Three kilograms of liquid water at 0° C is put into the freezer compartment of a Carnot refrigerator. The temperature of the compartment is -13.5° C, and the temperature of the kitchen is 24.5° C. If the cost of electrical energy is ten cents per kilowatt · hour, how much does it cost to make two kilograms of ice at 0° C?


Homework Equations


COP= Qc/W , Qc/Qh=TL/Th , Q=mL L=3.35 x 10^5 j/kg , Qh= W+ Qc, 3,600,000 = 1 kilowatt hour


The Attempt at a Solution


I used the formula Q=mL to solve for Qc, because this is the heat that needs to be moved to the hot reservoir, got an answer of Qc=1005000J.
The problem statement says that you only need to make 2 kg of ice. Even though you put 3 kg of water in the freezer, you only need to make 2 kg of ice (the other 1 kg can remain as water). :-p So you'll have to redo your Qc calculation.
I then used Qc/Qh = TL/Th to solve for Qh came out to be 1149885.584j. I then used the Qh=W+Qc to solve for W, which equaled 144885.584j.

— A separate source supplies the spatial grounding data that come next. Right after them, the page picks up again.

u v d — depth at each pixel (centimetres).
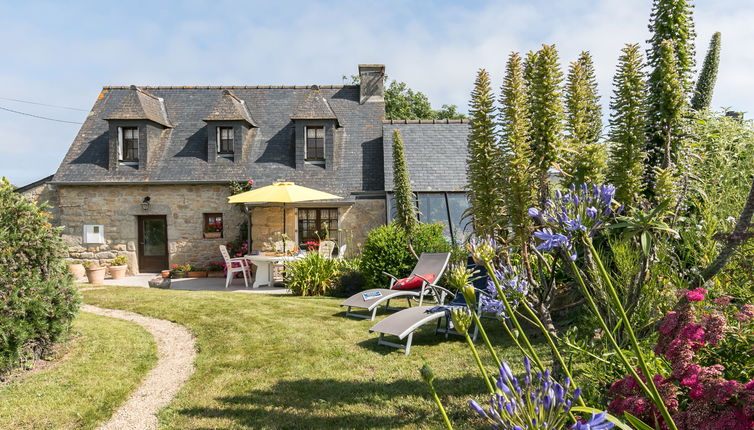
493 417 125
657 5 392
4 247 550
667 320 208
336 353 589
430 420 386
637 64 369
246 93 1881
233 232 1611
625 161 367
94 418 435
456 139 1675
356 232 1543
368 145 1706
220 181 1582
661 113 378
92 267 1423
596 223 159
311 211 1568
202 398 465
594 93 464
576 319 571
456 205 1471
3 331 530
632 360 258
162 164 1639
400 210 1189
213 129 1644
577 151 372
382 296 800
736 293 306
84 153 1666
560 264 564
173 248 1606
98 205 1605
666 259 362
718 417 165
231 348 630
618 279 355
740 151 534
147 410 451
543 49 374
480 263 176
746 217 243
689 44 388
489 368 493
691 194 420
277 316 807
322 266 1116
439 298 824
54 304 601
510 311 173
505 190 381
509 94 390
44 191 1627
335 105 1850
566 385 125
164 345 674
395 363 544
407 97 2750
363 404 429
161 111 1783
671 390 183
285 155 1669
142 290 1144
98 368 567
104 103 1827
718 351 225
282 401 446
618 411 191
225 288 1334
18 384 515
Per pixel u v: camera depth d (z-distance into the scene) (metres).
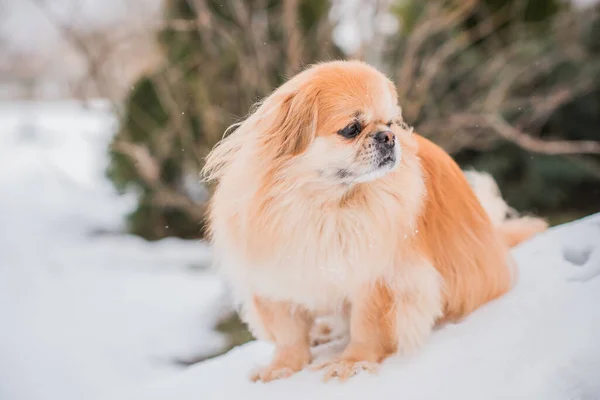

I then solved for the COP = 6.937.
What I would have done is first solved for the COP based on Thot and Tcold. Once you have the COP, you can easily solve for the work W using your COP= Qc/W formula. My way is a little easier, but your method works just fine too. :approve: But either way, you'll have to redo the calculations using only 2 kg of ice (instead of 3) this time.
I'm lost after this point I need to know how to come up with the cost.
Once you find the work in Joules, you have to convert that to kilowatt · hours.

Joules are a measure of energy. kilowatt · hours are also a measure of energy (just different units).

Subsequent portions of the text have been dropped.